The massive Russian botnet which belongs to the Sandstorm threat actor has been disconnected from its C2 servers. Sandstorm is known to be a state-sponsored one and it was infecting the target systems with Cyclops Blink malware. This malware allows its owners, Sandstorm, to launch attacks of DDoS, brick devices, and disrupt networks; and it can be used for espionage as well.

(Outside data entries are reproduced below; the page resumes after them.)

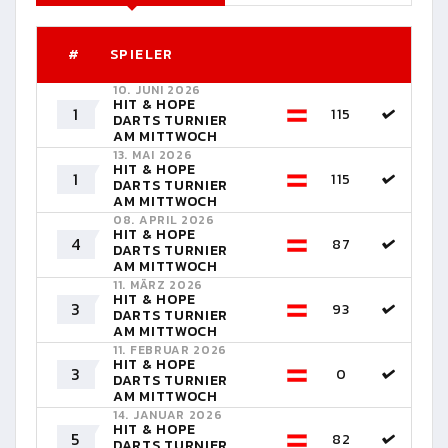
#
SPIELER
10. JUNI 2026
HIT & HOPE
1
115
DARTS TURNIER
AM MITTWOCH
13. MAI 2026
HIT & HOPE
1
115
DARTS TURNIER
AM MITTWOCH
08. APRIL 2026
HIT & HOPE
4
87
DARTS TURNIER
AM MITTWOCH
11. MÄRZ 2026
HIT & HOPE
3
93
DARTS TURNIER
AM MITTWOCH
11. FEBRUAR 2026
HIT & HOPE
3
0
DARTS TURNIER
AM MITTWOCH
14. JANUAR 2026
HIT & HOPE
5
82
DARTS TURNIER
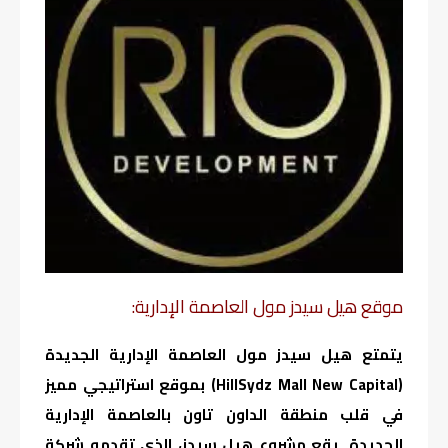
موقع هيل سيدز مول العاصمة الإدارية:
يتمتع هيل سيدز مول العاصمة الإدارية الجديدة
(HillSydz Mall New Capital) بموقع استراتيجي مميز
في قلب منطقة الداون تاون بالعاصمة الإدارية
الجديدة. يقع مشروع هيل سيدز، الذي تقدمه شركة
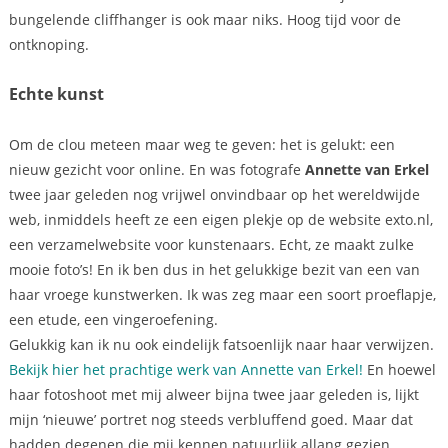
bungelende cliffhanger is ook maar niks. Hoog tijd voor de
ontknoping.
Echte kunst
Om de clou meteen maar weg te geven: het is gelukt: een
nieuw gezicht voor online. En was fotografe
Annette van Erkel
twee jaar geleden nog vrijwel onvindbaar op het wereldwijde
web, inmiddels heeft ze een eigen plekje op de website exto.nl,
een verzamelwebsite voor kunstenaars. Echt, ze maakt zulke
mooie foto’s! En ik ben dus in het gelukkige bezit van een van
haar vroege kunstwerken. Ik was zeg maar een soort proeflapje,
een etude, een vingeroefening.
Gelukkig kan ik nu ook eindelijk fatsoenlijk naar haar verwijzen.
Bekijk hier het prachtige werk van Annette van Erkel!
En hoewel
haar fotoshoot met mij alweer bijna twee jaar geleden is, lijkt
mijn ‘nieuwe’ portret nog steeds verbluffend goed. Maar dat
hadden degenen die mij kennen natuurlijk allang gezien.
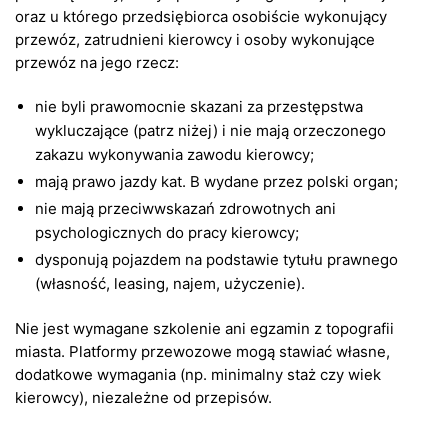
oraz u którego przedsiębiorca osobiście wykonujący
przewóz, zatrudnieni kierowcy i osoby wykonujące
przewóz na jego rzecz:
nie byli prawomocnie skazani za przestępstwa
wykluczające (patrz niżej) i nie mają orzeczonego
zakazu wykonywania zawodu kierowcy;
mają prawo jazdy kat. B wydane przez polski organ;
nie mają przeciwwskazań zdrowotnych ani
psychologicznych do pracy kierowcy;
dysponują pojazdem na podstawie tytułu prawnego
(własność, leasing, najem, użyczenie).
Nie jest wymagane szkolenie ani egzamin z topografii
miasta. Platformy przewozowe mogą stawiać własne,
dodatkowe wymagania (np. minimalny staż czy wiek
kierowcy), niezależne od przepisów.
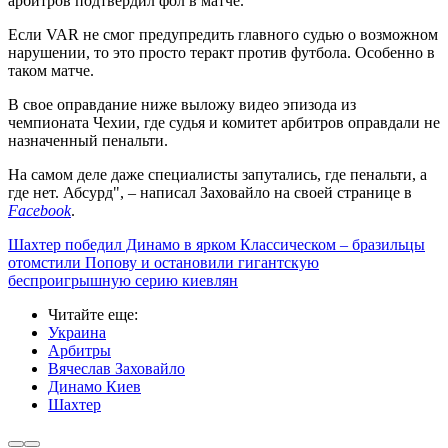
арбитров подтвердил фол в матче.
Если VAR не смог предупредить главного судью о возможном
нарушении, то это просто теракт против футбола. Особенно в
таком матче.
В свое оправдание ниже выложу видео эпизода из
чемпионата Чехии, где судья и комитет арбитров оправдали не
назначенный пенальти.
На самом деле даже специалисты запутались, где пенальти, а
где нет. Абсурд", – написал Заховайло на своей странице в
Facebook
.
Шахтер победил Динамо в ярком Классическом – бразильцы
отомстили Попову и остановили гигантскую
беспроигрышную серию киевлян
Читайте еще
:
Украина
Арбитры
Вячеслав Заховайло
Динамо Киев
Шахтер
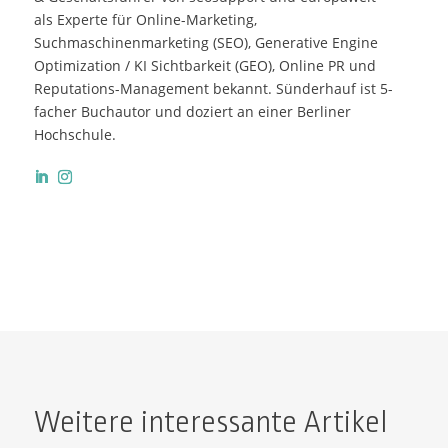
als Experte für Online-Marketing,
Suchmaschinenmarketing (SEO), Generative Engine
Optimization / KI Sichtbarkeit (GEO), Online PR und
Reputations-Management bekannt. Sünderhauf ist 5-
facher Buchautor und doziert an einer Berliner
Hochschule.
Weitere interessante Artikel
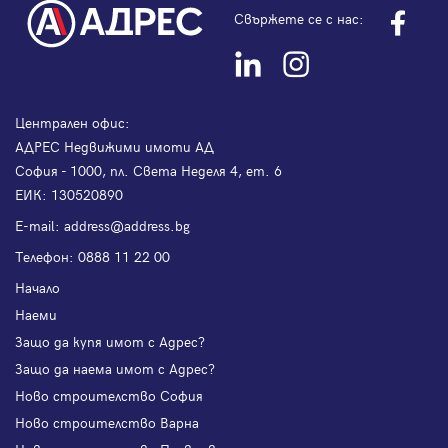
Свържете се с нас:
Централен офис:
АДРЕС Недвижими имоти АД
София - 1000, пл. Света Неделя 4, ет. 6
ЕИК: 130520890
Е-mail:
address@address.bg
Телефон:
0888 11 22 00
Начало
Наеми
Защо да купя имот с Адрес?
Защо да наема имот с Адрес?
Ново строителство София
Ново строителство Варна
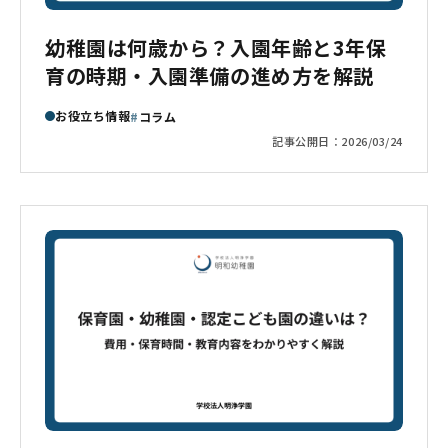
幼稚園は何歳から？入園年齢と3年保
育の時期・入園準備の進め方を解説
お役立ち情報
コラム
記事公開日：
2026/03/24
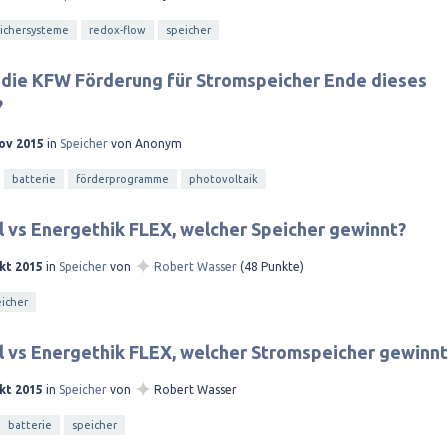
eichersysteme
redox-flow
speicher
 die KFW Förderung für Stromspeicher Ende dieses
?
Nov 2015
in
Speicher
von
Anonym
batterie
förderprogramme
photovoltaik
 vs Energethik FLEX, welcher Speicher gewinnt?
✦
kt 2015
in
Speicher
von
Robert Wasser
(
48
Punkte)
icher
 vs Energethik FLEX, welcher Stromspeicher gewinnt
✦
kt 2015
in
Speicher
von
Robert Wasser
batterie
speicher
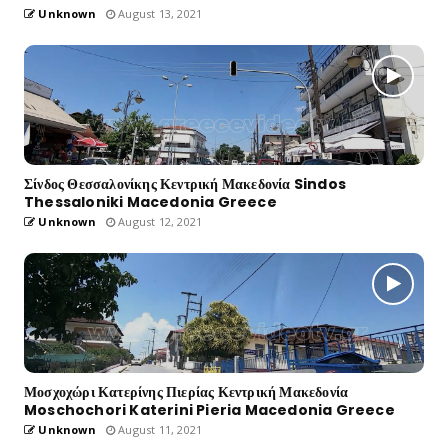
Unknown
August 13, 2021
Σίνδος Θεσσαλονίκης Κεντρική Μακεδονία Sindos
Thessaloniki Macedonia Greece
Unknown
August 12, 2021
Μοσχοχώρι Κατερίνης Πιερίας Κεντρική Μακεδονία
Moschochori Katerini Pieria Macedonia Greece
Unknown
August 11, 2021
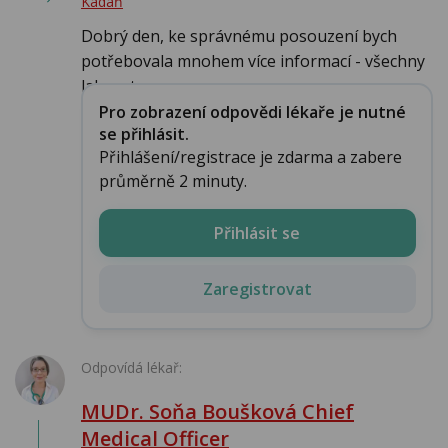
Kadaň
Dobrý den, ke správnému posouzení bych
potřebovala mnohem více informací - všechny
laborator...
Pro zobrazení odpovědi lékaře je nutné
se přihlásit.
Přihlášení/registrace je zdarma a zabere
průměrně 2 minuty.
Přihlásit se
Zaregistrovat
Odpovídá lékař:
MUDr. Soňa Boušková Chief
Medical Officer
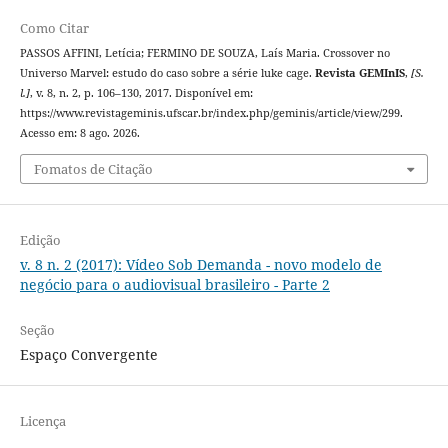
Como Citar
PASSOS AFFINI, Letícia; FERMINO DE SOUZA, Laís Maria. Crossover no
Universo Marvel: estudo do caso sobre a série luke cage.
Revista GEMInIS
,
[S.
l.]
, v. 8, n. 2, p. 106–130, 2017. Disponível em:
https://www.revistageminis.ufscar.br/index.php/geminis/article/view/299.
Acesso em: 8 ago. 2026.
Fomatos de Citação
Edição
v. 8 n. 2 (2017): Vídeo Sob Demanda - novo modelo de
negócio para o audiovisual brasileiro - Parte 2
Seção
Espaço Convergente
Licença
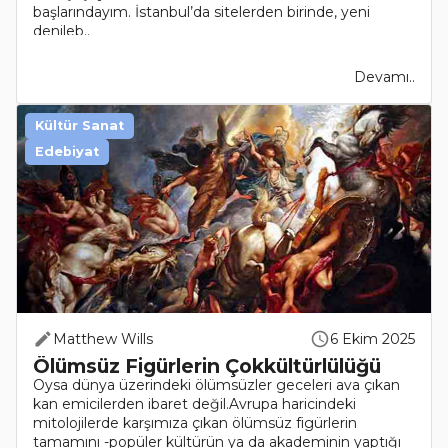
başlarındayım. İstanbul’da sitelerden birinde, yeni
denileb..
Devamı..
Kültür Sanat
Edebiyat
Matthew Wills
6 Ekim 2025
Ölümsüz Figürlerin Çokkültürlülüğü
Oysa dünya üzerindeki ölümsüzler geceleri ava çıkan
kan emicilerden ibaret değil.Avrupa haricindeki
mitolojilerde karşımıza çıkan ölümsüz figürlerin
tamamını -popüler kültürün ya da akademinin yaptığı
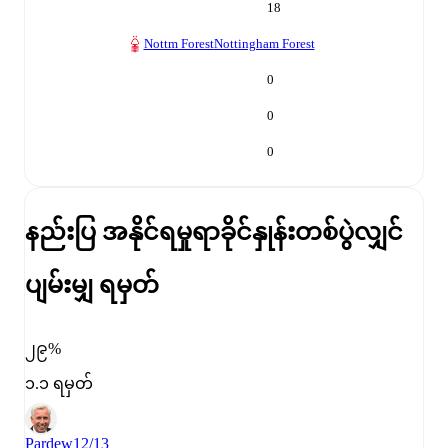
18
Nottm Forest
Nottingham Forest
0
0
0
နည်းပြ အနိုင်ရမှုရာခိုင်နှုန်း
တစ်ပွဲလျှင်
ပျမ်းမျှ ရမှတ်
၂၉%
၁.၁ ရမှတ်
Pardew
12/13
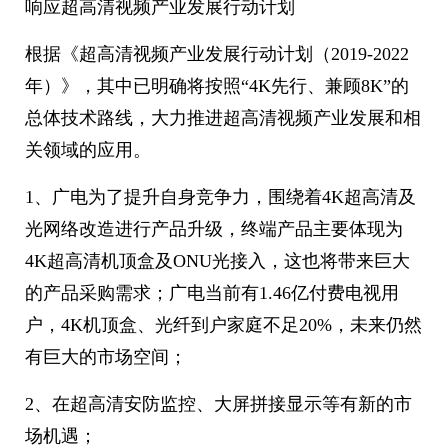
响应超高清视频产业发展行动计划
根据《超高清视频产业发展行动计划（2019-2022
年）》，其中已明确将按照“4K先行、兼顾8K”的
总体技术路线，大力推进超高清视频产业发展和相
关领域的应用。
1、广电为了提升自身竞争力，围绕着4K超高清及
光网络改造进行产品升级，终端产品主要体现为
4K超高清机顶盒及ONU光接入，这也将带来巨大
的产品采购需求；广电当前有1.46亿付费电视用
户，4K机顶盒、光纤到户家庭不足20%，未来仍然
有巨大的市场空间；
2、在超高清安防监控、大屏拼接显示等有新的市
场机遇；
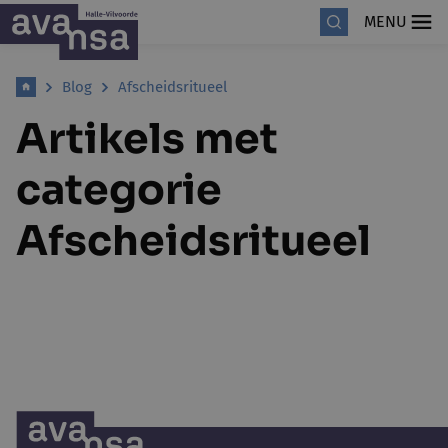
MENU
Blog
Afscheidsritueel
Artikels met
categorie
Afscheidsritueel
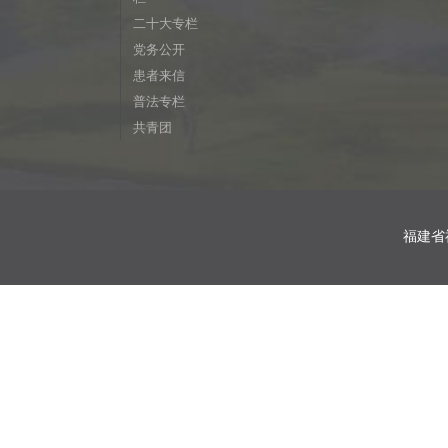
二十大专栏
党务公开
患者来信
普法专栏
共青团
福建省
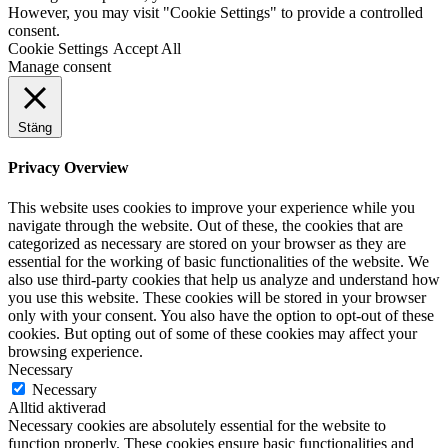
However, you may visit "Cookie Settings" to provide a controlled
consent.
Cookie Settings
Accept All
Manage consent
Stäng
Privacy Overview
This website uses cookies to improve your experience while you
navigate through the website. Out of these, the cookies that are
categorized as necessary are stored on your browser as they are
essential for the working of basic functionalities of the website. We
also use third-party cookies that help us analyze and understand how
you use this website. These cookies will be stored in your browser
only with your consent. You also have the option to opt-out of these
cookies. But opting out of some of these cookies may affect your
browsing experience.
Necessary
Necessary
Alltid aktiverad
Necessary cookies are absolutely essential for the website to
function properly. These cookies ensure basic functionalities and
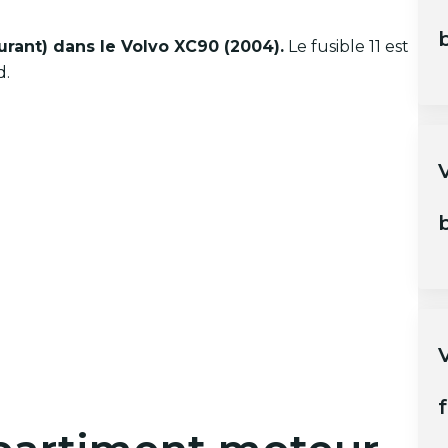
b
urant) dans le Volvo XC90 (2004).
Le fusible 11 est
d.
b
f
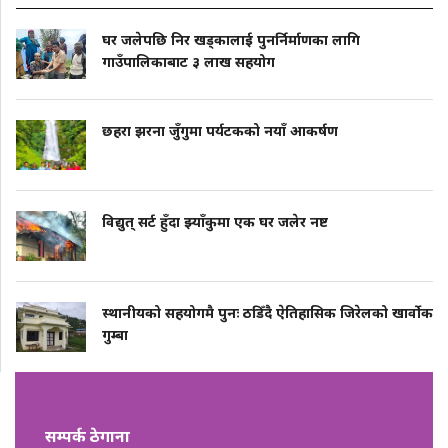
घर जलेपछि निर खड्कालाई पुनर्निर्माणका लागि
गाउँपालिकाबाट ३ लाख सहयोग
छहरा झरना जुँगुमा पर्यटकको नयाँ आकर्षण
विद्युत् सर्ट हुँदा झ्याँकुमा एक घर जलेर नष्ट
स्थानीयको सहयोगमै पुनः ठडिँदै ऐतिहासिक जिरेलको खार्वोक
गुम्बा
सम्पर्क ठेगाना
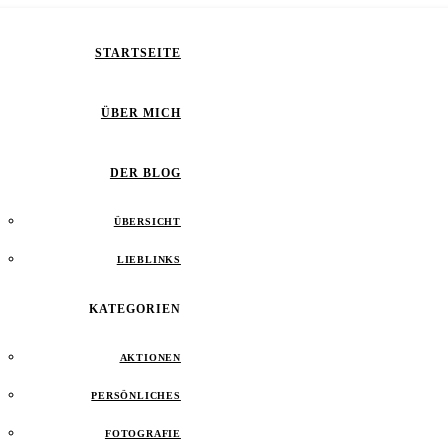
STARTSEITE
ÜBER MICH
DER BLOG
ÜBERSICHT
LIEBLINKS
KATEGORIEN
AKTIONEN
PERSÖNLICHES
FOTOGRAFIE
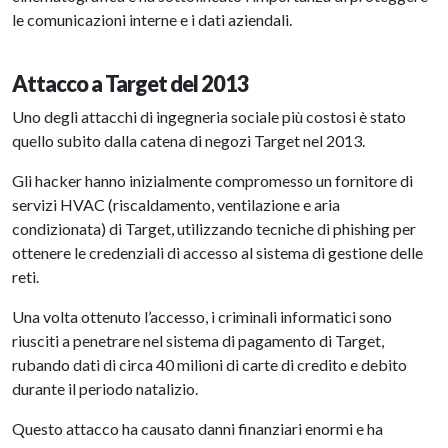
le comunicazioni interne e i dati aziendali.
Attacco a Target del 2013
Uno degli attacchi di ingegneria sociale più costosi è stato
quello subito dalla catena di negozi Target nel 2013.
Gli hacker hanno inizialmente compromesso un fornitore di
servizi HVAC (riscaldamento, ventilazione e aria
condizionata) di Target, utilizzando tecniche di phishing per
ottenere le credenziali di accesso al sistema di gestione delle
reti.
Una volta ottenuto l’accesso, i criminali informatici sono
riusciti a penetrare nel sistema di pagamento di Target,
rubando dati di circa 40 milioni di carte di credito e debito
durante il periodo natalizio.
Questo attacco ha causato danni finanziari enormi e ha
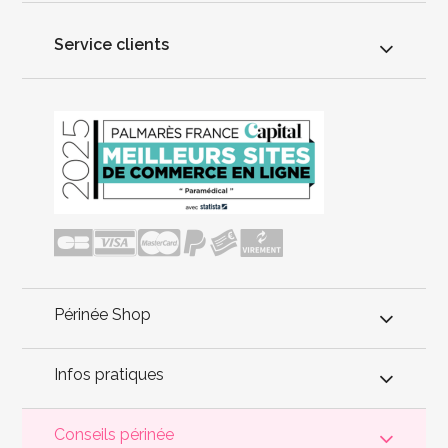
Service clients
Périnée Shop
Infos pratiques
Conseils périnée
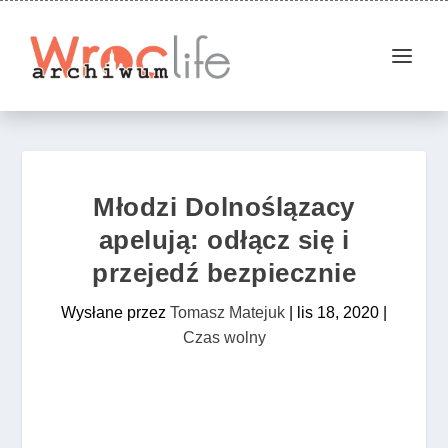
Młodzi Dolnoślązacy
apelują: odłącz się i
przejedź bezpiecznie
Wysłane przez
Tomasz Matejuk
|
lis 18, 2020
|
Czas wolny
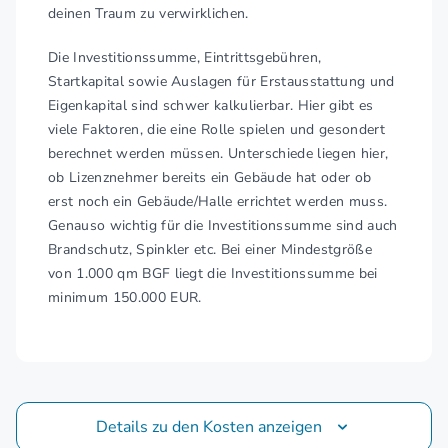
deinen Traum zu verwirklichen.
Die Investitionssumme, Eintrittsgebühren,
Startkapital sowie Auslagen für Erstausstattung und
Eigenkapital sind schwer kalkulierbar. Hier gibt es
viele Faktoren, die eine Rolle spielen und gesondert
berechnet werden müssen. Unterschiede liegen hier,
ob Lizenznehmer bereits ein Gebäude hat oder ob
erst noch ein Gebäude/Halle errichtet werden muss.
Genauso wichtig für die Investitionssumme sind auch
Brandschutz, Spinkler etc. Bei einer Mindestgröße
von 1.000 qm BGF liegt die Investitionssumme bei
minimum 150.000 EUR.
Details zu den Kosten anzeigen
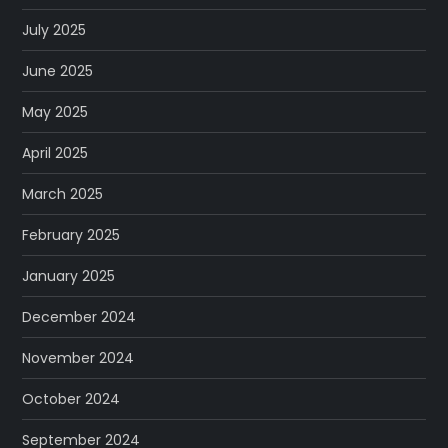
July 2025
June 2025
May 2025
April 2025
March 2025
February 2025
January 2025
December 2024
November 2024
October 2024
September 2024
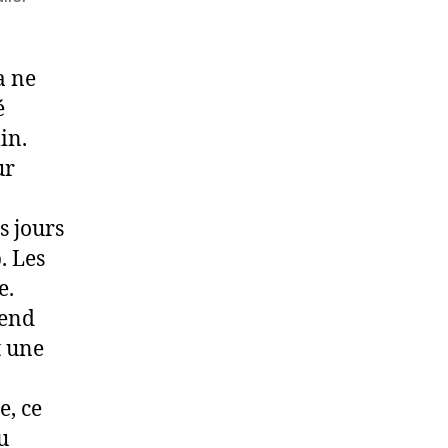
a ne
é
in.
ur
s jours
. Les
e.
rend
t une
e, ce
u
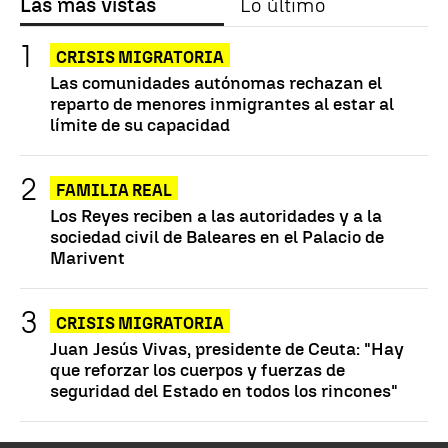
Las más vistas
Lo último
CRISIS MIGRATORIA
Las comunidades autónomas rechazan el
reparto de menores inmigrantes al estar al
límite de su capacidad
FAMILIA REAL
Los Reyes reciben a las autoridades y a la
sociedad civil de Baleares en el Palacio de
Marivent
CRISIS MIGRATORIA
Juan Jesús Vivas, presidente de Ceuta: "Hay
que reforzar los cuerpos y fuerzas de
seguridad del Estado en todos los rincones"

Disconnecting the devices from C2
The FBI has stated that they did not connect to the compromised devices in their process
As the FBI gets its approval for action from California and Pennsylvania, the agency has removed Cyclops Blink malware from its C2 servers. This action has resulted in thousands of compromised and infected devices disconnecting from their C2, thus making them unable to perform actions. The Justice Department advises the device owners to check the advisory for Cyclops Blink malware for complete security. Cyplocs Blink is the successor of the VPNFilter malware.
The Russian state-backed threat actor Sandstorm is known for targetting industrial control systems with their tool, named Black Energy. They are working for the Russian military intelligence unit. The group deploys DoS attacks and they are believed to be behind the NotPetya campaign. They also have shut down the Ukrainian power grid, tried to blow up a Saudi Arabian petrochemical plant, and deployed wiper malware targeting the Viasat satellite network of Europe and Ukraine.